Seville Great House
The English captured Jamaica in 1655 from the Spanish. The captains and generals of the conquering army were given large swathes of the island to reward their success.
One such area was the Seville Estate, given to Captain Hemmings. Before the Spanish, Taino peoples from South America had settlements in the area now known as Seville.
The Spaniards imported Africans as slaves to work the sugar, and later Copra, the English continued this activity.
Built towards the end of the 17th century by Hemmings’ grandson, Seville Great house, originally a two-storey house, the top floor blew off during a hurricane in the 19th century. The occupants never restored the upper floor to the place, and it remains the same today.
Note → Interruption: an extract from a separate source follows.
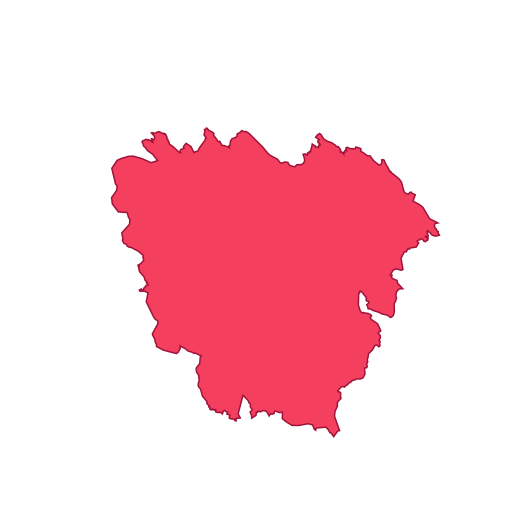 Jesús María, Jalisco, Mexico, rotated 305°
{"feature_id": "50627088B74441524279914", "entity_name": "Jesús María", "entity_type": "district", "adm_level": 2, "iso_a3": "MEX", "parent_name": "Mexico", "parent_adm1": "Jalisco", "projection": "equal_earth", "projection_center": [-102.134, 20.649], "detail": "fine", "context": "isolated", "style": "filled", "palette": "rose", "viewbox_px": 512, "rotation_deg": 305, "n_neighbors": 0, "source": "geoboundaries", "source_scale": "gbopen_adm2", "svg_char_len": 6147}
<svg xmlns="http://www.w3.org/2000/svg" viewBox="0 0 512 512"><g transform="rotate(305 256 256)"><path d="M284.0,97.2L283.2,99.0L281.6,100.7L281.5,102.7L280.1,106.6L280.1,113.0L277.7,120.7L272.3,116.6L270.3,106.6L267.3,98.0L264.4,94.3L258.6,89.7L254.8,87.4L245.1,87.6L234.4,99.7L234.0,101.6L233.0,102.6L229.7,104.2L221.0,104.2L216.2,108.5L213.2,117.9L217.7,125.5L214.5,129.5L213.7,131.6L209.4,134.2L197.9,132.8L193.6,137.3L192.4,137.3L190.6,140.4L191.2,143.0L190.2,145.0L190.4,146.5L190.6,147.6L191.3,148.1L192.4,156.7L191.9,162.9L189.8,164.4L188.1,166.5L183.6,165.9L181.5,165.0L181.2,165.4L180.8,164.7L180.1,165.2L180.2,166.2L179.1,166.5L176.3,169.7L174.8,176.1L172.5,179.1L172.0,181.9L171.1,181.7L171.0,183.3L170.3,184.3L169.8,184.3L169.2,183.0L167.5,182.7L167.0,183.3L165.3,182.5L164.4,183.1L163.0,183.1L163.3,181.1L161.5,180.0L160.8,180.3L160.7,181.5L162.4,183.4L163.4,185.6L163.8,188.7L155.5,192.4L147.2,207.4L146.4,209.9L146.5,212.5L146.1,213.3L144.0,214.5L133.0,215.7L131.9,216.6L130.1,220.4L127.7,222.9L126.4,225.2L124.8,226.4L125.7,234.0L130.4,246.7L132.2,247.4L136.1,247.1L138.2,246.3L138.8,245.5L139.5,251.0L139.2,254.8L140.4,258.5L140.8,261.3L141.6,262.0L142.8,268.5L141.4,268.2L135.6,271.6L130.4,271.3L129.2,271.7L126.8,273.9L125.0,278.2L123.4,278.8L122.8,279.9L121.5,280.8L117.8,282.1L116.4,283.3L115.8,284.2L115.3,286.7L110.5,292.5L108.5,299.6L106.9,300.4L106.4,303.8L105.3,303.8L105.2,305.7L104.2,305.8L104.0,306.6L104.6,308.2L105.7,308.1L105.8,310.3L106.5,310.3L107.1,311.1L105.2,312.5L106.2,315.0L107.5,316.4L107.3,319.0L110.6,318.2L111.5,318.7L111.2,320.3L111.9,322.4L109.8,322.7L110.7,326.0L108.4,326.5L107.9,327.3L108.2,328.9L109.9,331.9L109.0,333.1L109.5,334.3L111.6,332.9L114.3,336.0L116.5,331.9L134.4,325.2L133.1,332.5L131.7,334.4L131.4,336.7L129.5,337.5L128.7,338.8L128.4,340.4L127.8,341.0L124.7,340.7L123.0,343.6L120.7,345.5L125.5,347.4L128.0,346.0L128.7,347.0L129.7,346.4L130.5,347.3L130.8,349.0L133.2,350.2L134.6,352.6L134.4,354.7L132.5,358.5L135.2,358.4L135.6,359.8L137.2,361.2L138.9,360.4L140.1,360.8L141.3,365.4L143.3,367.3L137.8,370.8L137.5,376.6L137.9,382.6L141.5,388.0L148.2,394.6L148.9,396.0L150.1,399.3L147.4,403.2L147.6,404.9L148.9,404.0L149.9,404.3L155.9,411.4L155.3,414.4L153.7,417.8L154.1,419.0L152.6,423.3L158.5,423.3L160.2,423.7L160.9,424.6L169.8,412.2L174.1,409.8L179.5,408.9L181.4,407.6L181.6,407.0L184.1,406.7L188.1,407.3L189.5,405.7L192.4,404.0L192.7,402.6L191.8,400.9L192.5,400.3L197.7,401.0L198.8,401.7L199.3,403.7L200.9,403.7L203.1,404.9L204.6,404.7L206.7,405.9L209.4,406.4L212.0,408.6L213.1,408.8L215.0,412.0L217.9,413.6L222.0,412.9L226.2,409.3L226.9,409.4L227.8,410.7L229.1,410.6L231.1,408.6L233.5,408.2L234.7,406.7L238.5,405.4L240.3,404.2L245.9,405.3L251.1,404.7L252.5,406.4L252.1,408.7L253.5,409.1L255.4,407.4L257.2,406.7L257.8,404.9L260.2,404.9L261.6,403.8L262.1,403.3L263.0,400.3L264.2,400.3L265.7,401.2L266.5,400.9L269.9,395.1L270.3,393.3L270.1,387.7L270.5,385.7L271.3,384.7L273.1,385.1L273.7,384.0L273.2,380.4L272.4,379.5L271.3,376.3L270.1,375.6L270.8,372.9L274.5,368.0L284.4,361.5L285.1,362.1L286.9,361.3L287.2,362.0L287.1,364.5L286.3,366.1L285.2,370.3L282.8,371.6L282.7,372.7L283.4,374.4L281.7,375.3L279.8,374.6L277.0,378.4L278.2,379.5L278.3,382.4L280.5,389.4L280.6,391.8L282.5,396.6L283.0,399.1L282.7,400.9L283.1,401.8L285.3,402.5L286.6,402.5L290.2,401.0L296.5,396.3L297.9,396.5L302.1,395.3L303.7,393.3L306.6,391.9L309.1,391.7L311.3,392.4L313.4,395.0L314.9,387.5L316.9,385.5L315.8,380.5L316.3,379.3L318.3,378.4L317.2,377.1L317.6,376.9L322.8,376.5L324.6,377.3L326.1,378.7L327.7,383.4L329.3,384.1L337.3,376.1L344.7,375.1L345.7,376.8L348.5,376.2L349.7,377.8L351.0,377.7L355.2,382.1L360.0,381.8L360.5,379.4L362.2,379.9L363.3,381.0L364.1,381.0L365.1,382.0L365.0,383.9L364.4,384.9L364.8,386.6L366.5,386.7L367.2,387.6L369.4,386.8L369.6,386.3L368.9,385.3L369.2,382.9L370.2,385.6L371.1,385.8L373.5,382.6L374.7,381.8L375.3,382.8L374.8,383.7L375.0,385.8L374.2,387.1L374.2,388.7L375.3,391.8L378.3,394.3L379.2,392.0L380.5,391.3L380.4,389.6L381.5,388.2L381.6,387.0L382.9,384.8L385.3,384.1L387.4,386.0L386.2,377.6L386.4,376.2L391.5,365.0L391.9,361.2L391.0,353.1L397.5,351.4L396.9,347.9L397.3,346.3L396.1,345.5L394.1,345.4L393.2,343.3L393.6,340.3L399.8,333.0L400.6,331.1L401.3,328.3L401.9,319.4L402.4,318.0L401.8,317.1L402.8,316.3L403.0,314.7L403.7,314.4L405.6,309.8L408.0,306.0L407.8,304.6L406.8,303.8L404.7,305.5L402.4,305.8L401.1,304.4L401.5,297.6L403.5,291.7L402.0,290.2L402.2,284.3L401.8,282.6L402.0,281.6L403.7,280.8L404.0,280.0L402.6,275.3L400.7,275.7L397.8,271.3L397.5,268.6L396.2,267.6L394.4,269.8L394.1,268.5L392.6,268.4L391.8,269.5L391.3,268.3L390.7,268.2L389.8,269.2L390.4,266.5L389.5,265.6L391.4,264.6L392.8,260.7L391.8,259.2L392.3,257.6L392.2,253.0L391.0,248.9L390.7,244.4L392.8,239.5L392.8,237.8L390.2,236.8L387.5,236.7L387.5,241.2L385.8,240.6L384.4,241.9L384.7,243.2L383.8,245.0L383.2,244.9L382.7,243.8L380.6,245.0L380.3,243.4L379.5,242.3L380.1,241.8L380.0,237.9L372.4,240.9L372.1,239.7L370.6,240.3L370.0,239.1L367.9,240.1L367.8,237.6L366.3,236.2L363.8,239.6L361.6,241.4L359.4,241.6L357.2,241.0L354.2,237.1L351.1,236.5L349.6,231.6L350.9,228.3L349.5,225.6L346.9,224.0L346.3,222.2L347.6,218.2L346.6,209.9L346.9,206.7L349.0,199.4L352.4,180.2L352.3,176.3L351.2,175.7L350.6,172.4L347.8,171.9L345.2,170.5L343.2,171.7L341.4,171.3L338.2,169.1L335.4,169.2L331.5,171.2L330.6,170.6L329.4,172.0L328.3,166.7L327.0,164.9L327.9,163.6L327.8,162.6L329.0,161.3L329.0,160.2L328.2,159.7L328.0,158.8L328.8,157.5L330.6,152.0L332.0,151.4L332.5,150.0L331.9,145.0L332.6,142.8L332.3,141.9L331.2,142.2L330.1,141.2L328.5,142.8L325.4,143.9L324.1,147.6L323.1,147.1L321.8,147.8L312.0,147.6L308.6,148.2L306.3,146.3L305.1,146.0L308.4,139.8L308.2,134.1L304.0,133.8L302.9,135.3L300.3,133.4L298.4,133.5L297.4,135.0L296.8,133.8L298.0,125.0L298.0,120.9L299.8,118.9L300.0,117.5L300.8,117.2L300.9,115.8L302.3,114.9L304.0,111.9L303.6,110.3L303.1,110.7L302.3,105.2L300.3,103.6L299.2,103.4L297.8,101.8L297.9,100.8L296.8,99.7L296.0,103.5L294.6,105.3L292.5,105.7L292.1,104.9L292.5,103.4L292.0,103.0L290.0,106.1L289.7,101.3L288.8,100.5L288.7,99.2L285.0,97.0L284.0,97.2Z" fill="#f43f5e" stroke="#9f1239" stroke-width="1.5"/></g></svg>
Seville currently operates as a heritage park where visitors learn about the various known inhabitants of the area. Once a 3000 acre estate, extending from Clayground in the north to the Caribbean Sea in the south, Seville is much smaller. What remains known as Seville Estate is now merely 300 acres, split by the main coastal highway that runs on the northern side of the island from Montego Bay in the west to Port Antonio in the east.
The last private owners of the estate were the Hoskins family. Their family burial plot lies close to the front garden. Unfortunately, the final remaining spot is empty as the youngest sister did not die on the island.
At Seville Heritage Park, you can take a tour of the great house and the grounds and learn something about the area’s past inhabitants, from the Taino, through to the English.
Several archaeological digs have been carried out there, revealing artefacts from the past that demonstrate how the inhabitants lived.
There are also reconstructions of a Taino village and African house on the site and the ruins of some of the plantation workers’ quarters, most notably, the overseer’s house and the intact structures of the copra kiln and chimney.